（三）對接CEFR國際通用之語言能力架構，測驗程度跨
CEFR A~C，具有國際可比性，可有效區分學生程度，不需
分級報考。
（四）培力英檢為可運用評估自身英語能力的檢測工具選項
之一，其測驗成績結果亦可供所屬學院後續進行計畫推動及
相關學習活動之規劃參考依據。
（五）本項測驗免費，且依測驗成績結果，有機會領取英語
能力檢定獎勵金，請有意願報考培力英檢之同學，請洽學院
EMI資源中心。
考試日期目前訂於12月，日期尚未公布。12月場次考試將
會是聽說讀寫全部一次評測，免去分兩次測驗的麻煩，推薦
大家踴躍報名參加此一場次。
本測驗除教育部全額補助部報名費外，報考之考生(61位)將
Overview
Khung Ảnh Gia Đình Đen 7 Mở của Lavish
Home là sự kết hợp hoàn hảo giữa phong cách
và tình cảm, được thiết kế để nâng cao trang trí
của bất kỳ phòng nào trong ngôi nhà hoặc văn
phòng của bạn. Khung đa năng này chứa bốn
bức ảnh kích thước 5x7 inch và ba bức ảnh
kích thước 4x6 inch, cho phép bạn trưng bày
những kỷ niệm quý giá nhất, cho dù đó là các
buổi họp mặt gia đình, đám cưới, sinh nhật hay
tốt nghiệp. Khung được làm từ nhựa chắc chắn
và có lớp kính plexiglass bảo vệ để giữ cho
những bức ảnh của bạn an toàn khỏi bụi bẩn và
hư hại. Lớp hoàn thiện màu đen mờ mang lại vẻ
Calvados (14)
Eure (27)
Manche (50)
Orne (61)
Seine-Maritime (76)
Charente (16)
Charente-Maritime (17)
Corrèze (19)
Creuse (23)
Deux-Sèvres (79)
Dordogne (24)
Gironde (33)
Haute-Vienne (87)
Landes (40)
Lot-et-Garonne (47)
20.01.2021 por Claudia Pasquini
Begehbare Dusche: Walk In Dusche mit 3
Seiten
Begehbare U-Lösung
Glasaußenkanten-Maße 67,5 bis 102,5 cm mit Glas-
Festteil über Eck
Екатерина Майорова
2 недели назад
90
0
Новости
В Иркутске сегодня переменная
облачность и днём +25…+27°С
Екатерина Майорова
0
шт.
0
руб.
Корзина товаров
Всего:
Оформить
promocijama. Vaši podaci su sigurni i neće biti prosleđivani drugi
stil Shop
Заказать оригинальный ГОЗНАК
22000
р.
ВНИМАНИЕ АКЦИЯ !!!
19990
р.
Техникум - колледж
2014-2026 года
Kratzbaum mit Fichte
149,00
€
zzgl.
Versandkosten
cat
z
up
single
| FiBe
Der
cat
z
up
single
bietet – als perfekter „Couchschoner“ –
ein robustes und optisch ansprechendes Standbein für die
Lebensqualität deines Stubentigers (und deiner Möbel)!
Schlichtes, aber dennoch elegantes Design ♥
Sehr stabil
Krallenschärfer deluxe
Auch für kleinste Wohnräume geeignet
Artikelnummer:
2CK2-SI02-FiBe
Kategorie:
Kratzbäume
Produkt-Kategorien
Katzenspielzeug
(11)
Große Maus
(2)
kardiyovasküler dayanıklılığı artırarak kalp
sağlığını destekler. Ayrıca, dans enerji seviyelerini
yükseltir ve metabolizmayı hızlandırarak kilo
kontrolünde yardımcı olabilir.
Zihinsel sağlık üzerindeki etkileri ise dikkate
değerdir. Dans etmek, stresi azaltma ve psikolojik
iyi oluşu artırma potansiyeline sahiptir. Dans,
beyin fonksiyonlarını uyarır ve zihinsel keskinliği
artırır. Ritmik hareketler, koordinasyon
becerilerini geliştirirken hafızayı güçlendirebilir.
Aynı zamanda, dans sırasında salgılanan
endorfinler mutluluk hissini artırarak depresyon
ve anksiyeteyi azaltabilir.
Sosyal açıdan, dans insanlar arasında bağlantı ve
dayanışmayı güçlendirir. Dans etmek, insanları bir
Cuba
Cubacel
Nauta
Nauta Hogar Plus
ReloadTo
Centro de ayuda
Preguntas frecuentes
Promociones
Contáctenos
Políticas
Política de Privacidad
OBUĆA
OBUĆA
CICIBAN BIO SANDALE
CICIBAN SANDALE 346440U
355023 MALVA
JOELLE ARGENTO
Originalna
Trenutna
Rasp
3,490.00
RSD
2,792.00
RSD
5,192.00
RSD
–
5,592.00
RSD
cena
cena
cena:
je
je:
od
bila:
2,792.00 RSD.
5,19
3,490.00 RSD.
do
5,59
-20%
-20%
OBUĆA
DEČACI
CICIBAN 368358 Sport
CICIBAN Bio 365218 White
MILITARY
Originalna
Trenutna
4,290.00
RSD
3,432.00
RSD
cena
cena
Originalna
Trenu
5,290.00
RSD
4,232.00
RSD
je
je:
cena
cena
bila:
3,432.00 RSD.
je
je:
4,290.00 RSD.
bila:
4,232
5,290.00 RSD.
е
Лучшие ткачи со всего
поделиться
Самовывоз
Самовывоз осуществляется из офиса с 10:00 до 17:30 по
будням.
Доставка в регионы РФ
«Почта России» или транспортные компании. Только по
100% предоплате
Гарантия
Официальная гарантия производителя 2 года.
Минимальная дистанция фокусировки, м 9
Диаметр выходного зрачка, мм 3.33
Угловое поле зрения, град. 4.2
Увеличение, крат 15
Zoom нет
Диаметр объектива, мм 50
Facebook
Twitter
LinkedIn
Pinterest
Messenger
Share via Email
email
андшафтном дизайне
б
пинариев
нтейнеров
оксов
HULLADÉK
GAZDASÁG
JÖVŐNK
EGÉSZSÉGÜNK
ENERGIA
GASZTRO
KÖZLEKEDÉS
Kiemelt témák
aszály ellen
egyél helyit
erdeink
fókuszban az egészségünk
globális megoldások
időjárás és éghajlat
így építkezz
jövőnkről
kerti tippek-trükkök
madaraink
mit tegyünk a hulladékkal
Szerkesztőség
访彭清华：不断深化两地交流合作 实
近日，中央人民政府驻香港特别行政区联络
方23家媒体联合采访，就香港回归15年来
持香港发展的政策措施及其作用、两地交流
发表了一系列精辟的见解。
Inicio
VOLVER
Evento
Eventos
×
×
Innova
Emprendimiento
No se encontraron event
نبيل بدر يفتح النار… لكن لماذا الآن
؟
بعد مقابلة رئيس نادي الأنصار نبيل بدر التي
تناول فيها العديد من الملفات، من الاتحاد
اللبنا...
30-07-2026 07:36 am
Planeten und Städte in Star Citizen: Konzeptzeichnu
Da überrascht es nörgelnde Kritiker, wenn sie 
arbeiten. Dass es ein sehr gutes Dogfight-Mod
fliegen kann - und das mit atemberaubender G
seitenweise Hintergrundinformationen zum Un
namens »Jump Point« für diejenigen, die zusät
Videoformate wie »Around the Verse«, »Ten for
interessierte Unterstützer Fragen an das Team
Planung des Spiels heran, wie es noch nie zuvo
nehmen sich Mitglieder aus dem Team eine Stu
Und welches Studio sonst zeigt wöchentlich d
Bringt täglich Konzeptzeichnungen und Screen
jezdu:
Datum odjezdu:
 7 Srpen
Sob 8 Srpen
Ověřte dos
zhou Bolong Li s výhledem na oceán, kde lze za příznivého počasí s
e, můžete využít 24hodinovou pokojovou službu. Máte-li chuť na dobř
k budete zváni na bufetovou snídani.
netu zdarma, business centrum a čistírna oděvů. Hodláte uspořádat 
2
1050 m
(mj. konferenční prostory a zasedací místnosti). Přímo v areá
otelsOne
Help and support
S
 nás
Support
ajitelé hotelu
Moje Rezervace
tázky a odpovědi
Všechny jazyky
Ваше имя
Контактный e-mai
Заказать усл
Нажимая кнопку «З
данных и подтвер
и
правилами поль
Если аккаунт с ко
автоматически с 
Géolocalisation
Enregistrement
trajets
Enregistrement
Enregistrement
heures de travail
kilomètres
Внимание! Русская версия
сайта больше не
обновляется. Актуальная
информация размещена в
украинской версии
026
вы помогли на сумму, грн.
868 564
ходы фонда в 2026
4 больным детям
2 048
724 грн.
------------
Exercise brief -
How many lines in the listing above contain "hoàn"? Give only the number.

Answer section -
2